#### Exercise goal:
Copy the entries below verbatim, beginning with the line that contains "Alabama Total - 87.93 %" and ending with the line that contains "The Loss on", including both of those lines.

====== Input data

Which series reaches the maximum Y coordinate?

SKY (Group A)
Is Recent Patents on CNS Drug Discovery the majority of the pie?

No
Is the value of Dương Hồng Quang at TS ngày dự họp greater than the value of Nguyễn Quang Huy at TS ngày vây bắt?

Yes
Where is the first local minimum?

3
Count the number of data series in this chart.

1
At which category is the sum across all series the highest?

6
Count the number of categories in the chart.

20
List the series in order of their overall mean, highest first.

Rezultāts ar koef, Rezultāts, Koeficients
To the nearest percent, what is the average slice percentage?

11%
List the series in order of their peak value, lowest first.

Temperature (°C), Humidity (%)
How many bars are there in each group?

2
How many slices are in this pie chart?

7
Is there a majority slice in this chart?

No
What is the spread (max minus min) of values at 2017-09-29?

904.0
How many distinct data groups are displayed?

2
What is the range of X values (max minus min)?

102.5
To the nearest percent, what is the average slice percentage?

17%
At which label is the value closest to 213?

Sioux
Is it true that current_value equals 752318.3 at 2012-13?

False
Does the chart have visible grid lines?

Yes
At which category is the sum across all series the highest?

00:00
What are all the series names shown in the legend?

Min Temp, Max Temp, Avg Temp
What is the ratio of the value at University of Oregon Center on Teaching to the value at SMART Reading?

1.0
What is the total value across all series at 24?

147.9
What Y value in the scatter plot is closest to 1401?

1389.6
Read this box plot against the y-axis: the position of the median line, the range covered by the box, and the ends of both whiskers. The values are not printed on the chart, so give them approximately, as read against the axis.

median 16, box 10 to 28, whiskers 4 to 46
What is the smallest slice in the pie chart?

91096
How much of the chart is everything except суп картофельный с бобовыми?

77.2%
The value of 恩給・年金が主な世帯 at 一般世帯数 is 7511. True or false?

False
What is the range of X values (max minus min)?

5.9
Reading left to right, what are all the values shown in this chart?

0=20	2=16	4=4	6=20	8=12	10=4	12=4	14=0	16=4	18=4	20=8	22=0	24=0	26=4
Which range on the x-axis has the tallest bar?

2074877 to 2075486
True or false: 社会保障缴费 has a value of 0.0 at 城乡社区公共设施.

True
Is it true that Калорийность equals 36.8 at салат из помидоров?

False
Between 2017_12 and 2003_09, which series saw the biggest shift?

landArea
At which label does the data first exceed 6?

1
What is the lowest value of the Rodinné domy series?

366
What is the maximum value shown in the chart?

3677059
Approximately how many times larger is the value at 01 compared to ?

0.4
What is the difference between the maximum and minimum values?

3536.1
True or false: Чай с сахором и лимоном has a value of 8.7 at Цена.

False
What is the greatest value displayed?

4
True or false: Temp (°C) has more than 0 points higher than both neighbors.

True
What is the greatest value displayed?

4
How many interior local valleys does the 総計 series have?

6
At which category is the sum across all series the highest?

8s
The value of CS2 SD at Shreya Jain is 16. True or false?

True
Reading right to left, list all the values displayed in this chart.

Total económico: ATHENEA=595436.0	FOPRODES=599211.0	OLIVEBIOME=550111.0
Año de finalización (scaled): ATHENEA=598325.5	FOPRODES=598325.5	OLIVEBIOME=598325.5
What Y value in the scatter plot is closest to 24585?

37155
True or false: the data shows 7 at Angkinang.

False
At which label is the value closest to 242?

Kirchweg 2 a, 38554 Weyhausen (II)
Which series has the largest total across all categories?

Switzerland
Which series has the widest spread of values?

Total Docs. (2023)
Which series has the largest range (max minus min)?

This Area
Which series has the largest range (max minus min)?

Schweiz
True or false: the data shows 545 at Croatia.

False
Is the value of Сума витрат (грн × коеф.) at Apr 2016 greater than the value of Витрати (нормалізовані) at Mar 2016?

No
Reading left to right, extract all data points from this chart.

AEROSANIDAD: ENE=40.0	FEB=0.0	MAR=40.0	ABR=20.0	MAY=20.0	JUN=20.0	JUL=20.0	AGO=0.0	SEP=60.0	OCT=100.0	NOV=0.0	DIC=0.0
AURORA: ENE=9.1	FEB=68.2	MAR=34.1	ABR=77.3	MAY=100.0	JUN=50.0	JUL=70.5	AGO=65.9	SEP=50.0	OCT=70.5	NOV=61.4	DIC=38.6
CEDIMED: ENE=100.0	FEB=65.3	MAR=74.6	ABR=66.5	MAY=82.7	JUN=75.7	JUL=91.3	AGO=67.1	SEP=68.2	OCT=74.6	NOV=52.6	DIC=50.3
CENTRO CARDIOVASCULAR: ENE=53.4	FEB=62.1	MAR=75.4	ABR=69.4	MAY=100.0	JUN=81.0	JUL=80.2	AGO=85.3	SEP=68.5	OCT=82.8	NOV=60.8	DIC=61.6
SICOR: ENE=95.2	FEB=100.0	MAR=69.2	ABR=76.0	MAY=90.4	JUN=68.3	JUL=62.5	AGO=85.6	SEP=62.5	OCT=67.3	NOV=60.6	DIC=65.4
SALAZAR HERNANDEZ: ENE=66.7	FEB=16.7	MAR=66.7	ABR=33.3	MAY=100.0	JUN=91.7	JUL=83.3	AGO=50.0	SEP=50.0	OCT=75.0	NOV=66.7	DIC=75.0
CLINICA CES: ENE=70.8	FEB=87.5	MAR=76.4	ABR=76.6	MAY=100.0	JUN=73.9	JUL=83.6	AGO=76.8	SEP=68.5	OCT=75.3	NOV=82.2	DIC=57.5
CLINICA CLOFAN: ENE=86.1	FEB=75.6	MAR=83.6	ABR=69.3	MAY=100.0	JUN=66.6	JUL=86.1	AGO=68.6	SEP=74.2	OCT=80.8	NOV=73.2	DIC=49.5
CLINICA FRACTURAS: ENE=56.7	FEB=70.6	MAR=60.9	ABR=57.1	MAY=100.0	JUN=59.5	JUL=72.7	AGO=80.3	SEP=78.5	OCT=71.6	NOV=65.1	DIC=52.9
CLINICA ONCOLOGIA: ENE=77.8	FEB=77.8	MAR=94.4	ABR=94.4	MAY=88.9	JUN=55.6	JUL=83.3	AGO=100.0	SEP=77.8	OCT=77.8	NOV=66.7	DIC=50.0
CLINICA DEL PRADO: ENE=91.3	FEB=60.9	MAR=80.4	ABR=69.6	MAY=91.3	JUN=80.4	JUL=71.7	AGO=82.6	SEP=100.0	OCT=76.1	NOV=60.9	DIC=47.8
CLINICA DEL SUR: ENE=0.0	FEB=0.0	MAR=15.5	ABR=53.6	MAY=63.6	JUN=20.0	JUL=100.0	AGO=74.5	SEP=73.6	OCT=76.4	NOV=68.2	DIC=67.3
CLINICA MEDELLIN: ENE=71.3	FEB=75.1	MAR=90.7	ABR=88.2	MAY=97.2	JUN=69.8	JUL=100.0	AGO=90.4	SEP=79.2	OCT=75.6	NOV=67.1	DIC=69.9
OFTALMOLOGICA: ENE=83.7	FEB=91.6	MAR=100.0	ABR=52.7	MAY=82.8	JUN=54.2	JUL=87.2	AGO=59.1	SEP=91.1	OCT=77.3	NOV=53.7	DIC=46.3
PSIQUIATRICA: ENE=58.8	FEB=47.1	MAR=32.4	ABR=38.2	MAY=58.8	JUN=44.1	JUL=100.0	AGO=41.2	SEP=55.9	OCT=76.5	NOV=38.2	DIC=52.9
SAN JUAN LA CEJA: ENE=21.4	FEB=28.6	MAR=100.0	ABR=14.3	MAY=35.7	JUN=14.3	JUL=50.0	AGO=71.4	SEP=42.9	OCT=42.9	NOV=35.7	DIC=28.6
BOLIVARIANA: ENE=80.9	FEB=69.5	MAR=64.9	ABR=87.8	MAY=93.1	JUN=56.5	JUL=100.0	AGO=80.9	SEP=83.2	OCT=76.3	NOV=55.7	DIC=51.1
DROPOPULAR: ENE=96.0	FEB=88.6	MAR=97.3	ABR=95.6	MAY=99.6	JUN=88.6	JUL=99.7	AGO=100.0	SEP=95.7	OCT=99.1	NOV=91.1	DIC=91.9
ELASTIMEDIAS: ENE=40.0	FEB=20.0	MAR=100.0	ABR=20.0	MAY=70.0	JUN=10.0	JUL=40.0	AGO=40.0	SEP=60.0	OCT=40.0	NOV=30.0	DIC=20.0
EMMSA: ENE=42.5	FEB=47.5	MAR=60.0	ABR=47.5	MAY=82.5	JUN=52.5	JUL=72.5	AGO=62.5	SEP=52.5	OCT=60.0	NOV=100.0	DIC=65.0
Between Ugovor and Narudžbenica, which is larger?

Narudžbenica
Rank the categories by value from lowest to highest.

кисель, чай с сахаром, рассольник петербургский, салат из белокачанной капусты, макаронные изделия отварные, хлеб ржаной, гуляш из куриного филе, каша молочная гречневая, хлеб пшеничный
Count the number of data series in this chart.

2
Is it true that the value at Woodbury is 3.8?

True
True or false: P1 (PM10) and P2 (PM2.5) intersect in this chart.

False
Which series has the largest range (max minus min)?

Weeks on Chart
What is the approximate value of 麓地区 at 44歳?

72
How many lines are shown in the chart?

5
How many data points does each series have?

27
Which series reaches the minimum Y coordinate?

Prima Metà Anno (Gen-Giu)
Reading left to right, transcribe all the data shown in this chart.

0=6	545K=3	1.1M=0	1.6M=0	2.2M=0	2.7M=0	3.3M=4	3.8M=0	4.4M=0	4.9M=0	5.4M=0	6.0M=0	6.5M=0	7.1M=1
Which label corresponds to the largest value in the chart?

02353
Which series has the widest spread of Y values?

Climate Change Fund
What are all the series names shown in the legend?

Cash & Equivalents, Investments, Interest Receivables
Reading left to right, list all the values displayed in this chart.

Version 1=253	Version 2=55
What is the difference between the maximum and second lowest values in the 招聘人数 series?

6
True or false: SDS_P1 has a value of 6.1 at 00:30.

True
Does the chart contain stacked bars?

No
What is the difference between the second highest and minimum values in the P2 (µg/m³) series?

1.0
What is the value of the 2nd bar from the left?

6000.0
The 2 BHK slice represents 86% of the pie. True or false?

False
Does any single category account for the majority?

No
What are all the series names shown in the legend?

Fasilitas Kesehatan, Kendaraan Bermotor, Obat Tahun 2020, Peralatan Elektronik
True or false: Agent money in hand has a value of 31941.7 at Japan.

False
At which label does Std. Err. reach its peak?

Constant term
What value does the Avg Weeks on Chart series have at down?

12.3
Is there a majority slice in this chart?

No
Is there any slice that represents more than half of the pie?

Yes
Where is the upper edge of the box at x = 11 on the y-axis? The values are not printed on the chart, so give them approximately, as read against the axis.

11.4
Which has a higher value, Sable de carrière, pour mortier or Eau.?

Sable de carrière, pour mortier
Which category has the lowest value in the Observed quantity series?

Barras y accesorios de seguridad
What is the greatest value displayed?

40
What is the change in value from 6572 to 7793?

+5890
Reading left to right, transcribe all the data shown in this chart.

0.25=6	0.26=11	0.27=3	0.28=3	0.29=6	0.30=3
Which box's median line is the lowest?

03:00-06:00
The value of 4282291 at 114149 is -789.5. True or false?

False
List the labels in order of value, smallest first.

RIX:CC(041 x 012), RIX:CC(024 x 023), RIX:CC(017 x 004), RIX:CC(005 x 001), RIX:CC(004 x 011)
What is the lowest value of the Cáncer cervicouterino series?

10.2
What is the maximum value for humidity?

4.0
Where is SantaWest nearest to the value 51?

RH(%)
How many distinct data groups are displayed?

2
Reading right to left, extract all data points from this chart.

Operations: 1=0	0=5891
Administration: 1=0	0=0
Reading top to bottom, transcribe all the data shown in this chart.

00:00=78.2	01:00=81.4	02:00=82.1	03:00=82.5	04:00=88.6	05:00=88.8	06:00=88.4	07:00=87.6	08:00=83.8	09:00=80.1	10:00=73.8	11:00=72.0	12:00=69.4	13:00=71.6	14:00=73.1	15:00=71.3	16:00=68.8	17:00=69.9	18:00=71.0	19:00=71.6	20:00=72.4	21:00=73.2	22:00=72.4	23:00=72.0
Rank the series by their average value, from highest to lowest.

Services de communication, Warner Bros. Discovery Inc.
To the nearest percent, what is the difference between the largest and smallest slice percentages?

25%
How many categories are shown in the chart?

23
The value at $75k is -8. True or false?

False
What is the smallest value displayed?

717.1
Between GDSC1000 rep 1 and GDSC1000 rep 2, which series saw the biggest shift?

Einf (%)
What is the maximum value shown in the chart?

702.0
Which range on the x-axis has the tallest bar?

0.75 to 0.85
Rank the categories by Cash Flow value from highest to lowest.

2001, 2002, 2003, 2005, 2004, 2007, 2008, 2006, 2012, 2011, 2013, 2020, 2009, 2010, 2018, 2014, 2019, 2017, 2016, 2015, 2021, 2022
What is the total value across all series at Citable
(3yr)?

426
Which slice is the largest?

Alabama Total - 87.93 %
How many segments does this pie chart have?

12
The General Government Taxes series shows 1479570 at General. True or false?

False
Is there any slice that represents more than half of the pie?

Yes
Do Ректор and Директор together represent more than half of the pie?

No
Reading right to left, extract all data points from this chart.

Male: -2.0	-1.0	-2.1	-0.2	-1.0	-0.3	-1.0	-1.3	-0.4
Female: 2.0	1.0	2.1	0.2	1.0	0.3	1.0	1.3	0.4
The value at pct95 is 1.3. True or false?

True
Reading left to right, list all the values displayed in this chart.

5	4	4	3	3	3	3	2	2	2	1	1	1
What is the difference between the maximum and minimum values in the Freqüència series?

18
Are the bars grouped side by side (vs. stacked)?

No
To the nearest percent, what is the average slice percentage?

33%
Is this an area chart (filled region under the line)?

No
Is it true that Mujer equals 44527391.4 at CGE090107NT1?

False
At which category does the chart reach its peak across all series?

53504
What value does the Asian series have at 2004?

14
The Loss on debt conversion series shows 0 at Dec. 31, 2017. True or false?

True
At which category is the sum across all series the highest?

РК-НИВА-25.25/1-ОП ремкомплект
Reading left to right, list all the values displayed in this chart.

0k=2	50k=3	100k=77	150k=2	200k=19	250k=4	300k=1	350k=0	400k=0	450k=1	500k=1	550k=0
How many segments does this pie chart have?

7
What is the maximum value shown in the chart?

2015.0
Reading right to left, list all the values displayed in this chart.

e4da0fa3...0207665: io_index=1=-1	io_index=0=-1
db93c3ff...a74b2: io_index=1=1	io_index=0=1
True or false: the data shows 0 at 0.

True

============

#### Response box:
Alabama Total - 87.93 %
How many segments does this pie chart have?

12
The General Government Taxes series shows 1479570 at General. True or false?

False
Is there any slice that represents more than half of the pie?

Yes
Do Ректор and Директор together represent more than half of the pie?

No
Reading right to left, extract all data points from this chart.

Male: -2.0	-1.0	-2.1	-0.2	-1.0	-0.3	-1.0	-1.3	-0.4
Female: 2.0	1.0	2.1	0.2	1.0	0.3	1.0	1.3	0.4
The value at pct95 is 1.3. True or false?

True
Reading left to right, list all the values displayed in this chart.

5	4	4	3	3	3	3	2	2	2	1	1	1
What is the difference between the maximum and minimum values in the Freqüència series?

18
Are the bars grouped side by side (vs. stacked)?

No
To the nearest percent, what is the average slice percentage?

33%
Is this an area chart (filled region under the line)?

No
Is it true that Mujer equals 44527391.4 at CGE090107NT1?

False
At which category does the chart reach its peak across all series?

53504
What value does the Asian series have at 2004?

14
The Loss on debt conversion series shows 0 at Dec. 31, 2017. True or false?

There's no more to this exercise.